Common Causes of Cat Limping

Cat limping can have a variety of causes. Injuries and even illnesses can cause your cat to limp. Injuries that can cause limping in cats might vary widely in severity. Here are some common causes of cat limping.

Damage to Your Cat's Soft Tissues

Strained or sprained muscles or ligaments are responsible for most cat limps. A limp associated with a pulled muscle may last intermittently for a day or two. Such an injury might cause a little swelling, which you can treat yourself with a heating pad or heat pack.

Torn ligaments are a more serious source of cat limping. A partial tear to a ligament may result in intermittent limping, leading the owner to believe that the injury is less than serious. A partial tear may become a complete tear, making it impossible for your cat to put any weight at all on the affected leg. Torn ligaments are difficult to heal and often require surgery.

Foot and Nail Injuries

Foot and nail injuries are another common cause of cat limping. Glass, splinters, and other sharp objects can cut your cat's paw, or become lodged in the pads of your cat's feet, causing limping. Nail injuries can also be quite painful for cats.

If your cat is limping, examine his feet carefully, and don't forget to look between the toes. Check his nails for cracks, tearing, and dried blood.

Infections, Abscesses and Bites

Infections and abscesses can also cause cat limping. An infection below the surface of the skin, or abscess, can cause redness, swelling, and tenderness. Any wound in your cat's skin can become infected, be it the bite of a flea, a puncture wound, an animal bite or an ordinary scratch. Check your cat's skin daily for such infections.

Tick, spider, and snake bites can also cause limping. Redness and swelling will occur at the site of the bite. Extreme pain and severe swelling could occur.

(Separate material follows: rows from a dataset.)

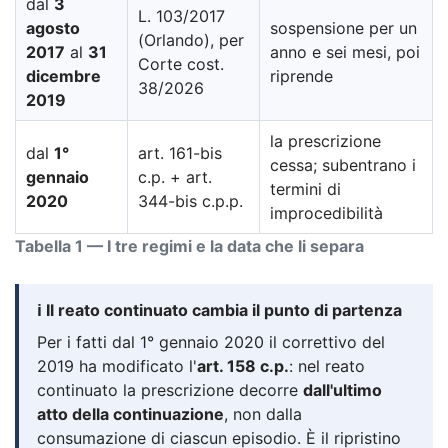
dal
3
L. 103/2017
agosto
sospensione per un
(Orlando), per
2017
al
31
anno e sei mesi, poi
Corte cost.
dicembre
riprende
38/2026
2019
la prescrizione
dal
1°
art. 161-bis
cessa; subentrano i
gennaio
c.p. + art.
termini di
2020
344-bis c.p.p.
improcedibilità
Tabella 1 — I tre regimi e la data che li separa
ℹ️ Il reato continuato cambia il punto di partenza
Per i fatti dal 1° gennaio 2020 il correttivo del
2019 ha modificato l'
art. 158 c.p.
: nel reato
continuato la prescrizione decorre
dall'ultimo
atto della continuazione
, non dalla
consumazione di ciascun episodio. È il ripristino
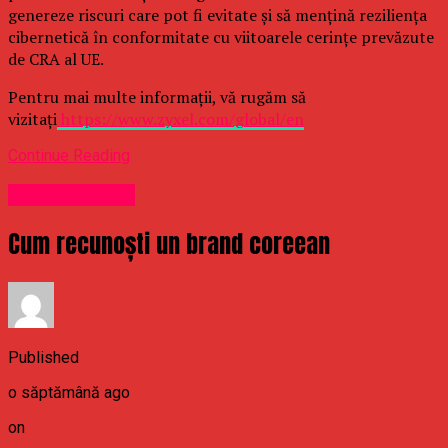
genereze riscuri care pot fi evitate și să mențină reziliența
cibernetică în conformitate cu viitoarele cerințe prevăzute
de CRA al UE.
Pentru mai multe informații, vă rugăm să
vizitați
https://www.zyxel.com/global/en
Continue Reading
Uncategorized
Cum recunoști un brand coreean
Published
o săptămână ago
on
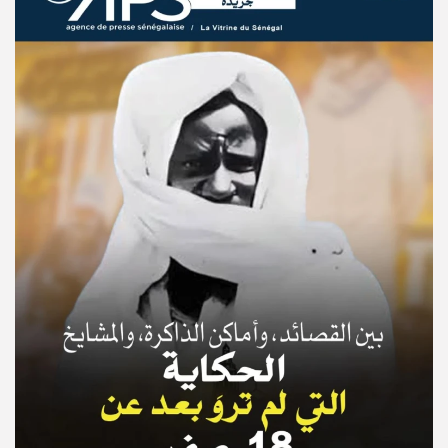
© Copyright 2025, APS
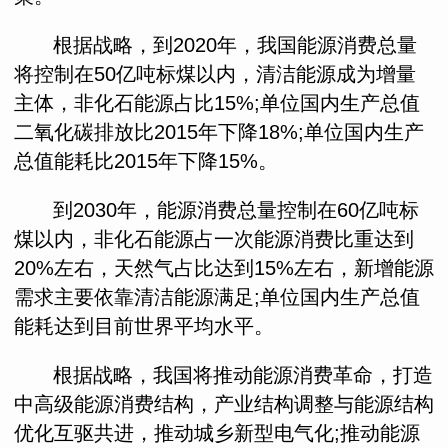
根据战略，到2020年，我国能源消费总量
将控制在50亿吨标煤以内，清洁能源成为增量
主体，非化石能源占比15%;单位国内生产总值
二氧化碳排放比2015年下降18%;单位国内生产
总值能耗比2015年下降15%。
到2030年，能源消费总量控制在60亿吨标
煤以内，非化石能源占一次能源消费比重达到
20%左右，天然气占比达到15%左右，新增能源
需求主要依靠清洁能源满足;单位国内生产总值
能耗达到目前世界平均水平。
根据战略，我国将推动能源消费革命，打造
中高级能源消费结构，产业结构调整与能源结构
优化互驱共进，推动城乡新型电气化;推动能源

Broken Bones and Dislocations

Broken bones and dislocations are among the most serious causes of cat limping. Depending on the severity of the break, the limping may be intermittent and your pet may continue to put some weight on his injured. In more severe cases, your cat will refrain from putting any weight on the injured limp and may experience extreme pain and severe swelling.

In the case of a fracture or dislocation, your cat's leg may display improper alignment and may dangle abnormally. Splint the injured limb until your veterinarian can treat the injury.

Back Injuries

Animals of all ages are susceptible to back injuries, which can cause limping and an abnormal gait. Elderly animals are particularly prone to back injuries due to spinal degeneration. Such limps may seem to come and go.

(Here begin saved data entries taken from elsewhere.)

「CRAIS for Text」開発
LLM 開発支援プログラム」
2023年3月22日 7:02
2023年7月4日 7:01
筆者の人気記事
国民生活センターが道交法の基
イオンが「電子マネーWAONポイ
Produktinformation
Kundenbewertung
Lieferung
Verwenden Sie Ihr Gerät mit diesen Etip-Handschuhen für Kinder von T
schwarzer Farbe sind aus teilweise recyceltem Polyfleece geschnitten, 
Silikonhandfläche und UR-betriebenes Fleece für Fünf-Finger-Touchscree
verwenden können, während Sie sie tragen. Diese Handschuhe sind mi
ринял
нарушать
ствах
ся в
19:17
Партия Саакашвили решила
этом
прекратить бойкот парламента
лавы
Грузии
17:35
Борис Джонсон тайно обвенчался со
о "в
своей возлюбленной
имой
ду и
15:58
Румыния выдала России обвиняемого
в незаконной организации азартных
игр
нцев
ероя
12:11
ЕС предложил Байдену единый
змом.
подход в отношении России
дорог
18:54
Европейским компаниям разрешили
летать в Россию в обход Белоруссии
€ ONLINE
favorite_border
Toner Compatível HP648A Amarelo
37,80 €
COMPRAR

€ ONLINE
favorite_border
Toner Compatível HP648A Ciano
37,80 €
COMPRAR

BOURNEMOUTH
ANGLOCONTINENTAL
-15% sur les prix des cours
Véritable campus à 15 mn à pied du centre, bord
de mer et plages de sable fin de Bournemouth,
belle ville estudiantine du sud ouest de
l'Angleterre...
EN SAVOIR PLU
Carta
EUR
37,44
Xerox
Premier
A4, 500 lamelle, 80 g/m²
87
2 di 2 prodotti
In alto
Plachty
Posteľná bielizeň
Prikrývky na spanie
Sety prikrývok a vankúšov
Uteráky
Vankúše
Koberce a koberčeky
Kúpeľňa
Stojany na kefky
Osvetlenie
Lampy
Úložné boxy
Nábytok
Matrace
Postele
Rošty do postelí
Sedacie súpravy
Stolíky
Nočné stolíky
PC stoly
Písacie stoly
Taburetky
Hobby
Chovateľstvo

Arthritis is a common cause of limping, pain and join stiffness in older cats. Arthritic cat limping may seem worse in the morning and on colder days; a cat with arthritis may have difficulty sitting, standing, lying down and squatting. Cat limping cause by arthritis usually involves both rear legs and can result in a stiff, irregular gait. Limping due to arthritis usually gets worse with time.